(PROBLEM STATEMENT)
Convert every line of the records below into a JSON array of strings, one string per line, omitting blank lines and the picture lines.

(DATA FOR THIS TASK)
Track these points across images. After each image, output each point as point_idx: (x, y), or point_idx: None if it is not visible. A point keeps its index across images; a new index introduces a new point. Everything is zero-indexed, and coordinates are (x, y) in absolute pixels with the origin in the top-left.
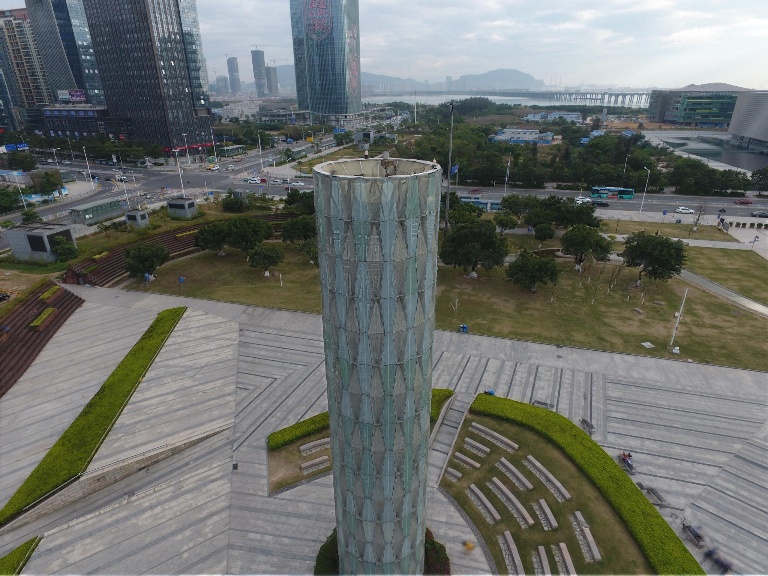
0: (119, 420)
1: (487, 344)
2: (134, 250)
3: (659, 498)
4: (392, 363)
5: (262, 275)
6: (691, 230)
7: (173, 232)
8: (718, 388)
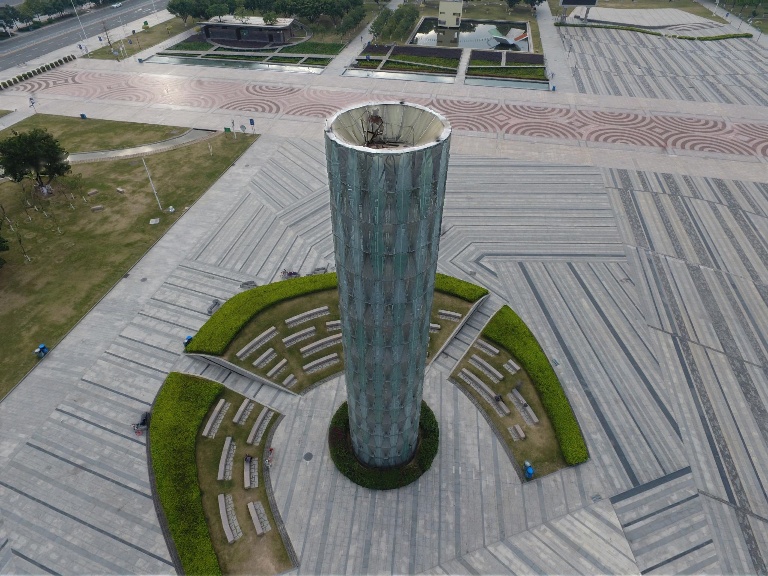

(OUTPUT FOR THIS TASK)
[
  "Track these points across images. After each image, output each point as point_idx: (x, y), or point_idx: None if it is not visible. A point keeps its index across images; a new index introduces a new point. Everything is zero-indexed, and coordinates are (x, y) in absolute pixels with the origin in the top-left.",
  "0: (119, 420)",
  "1: (487, 344)",
  "2: (134, 250)",
  "3: (659, 498)",
  "4: (392, 363)",
  "5: (262, 275)",
  "6: (691, 230)",
  "7: (173, 232)",
  "8: (718, 388)"
]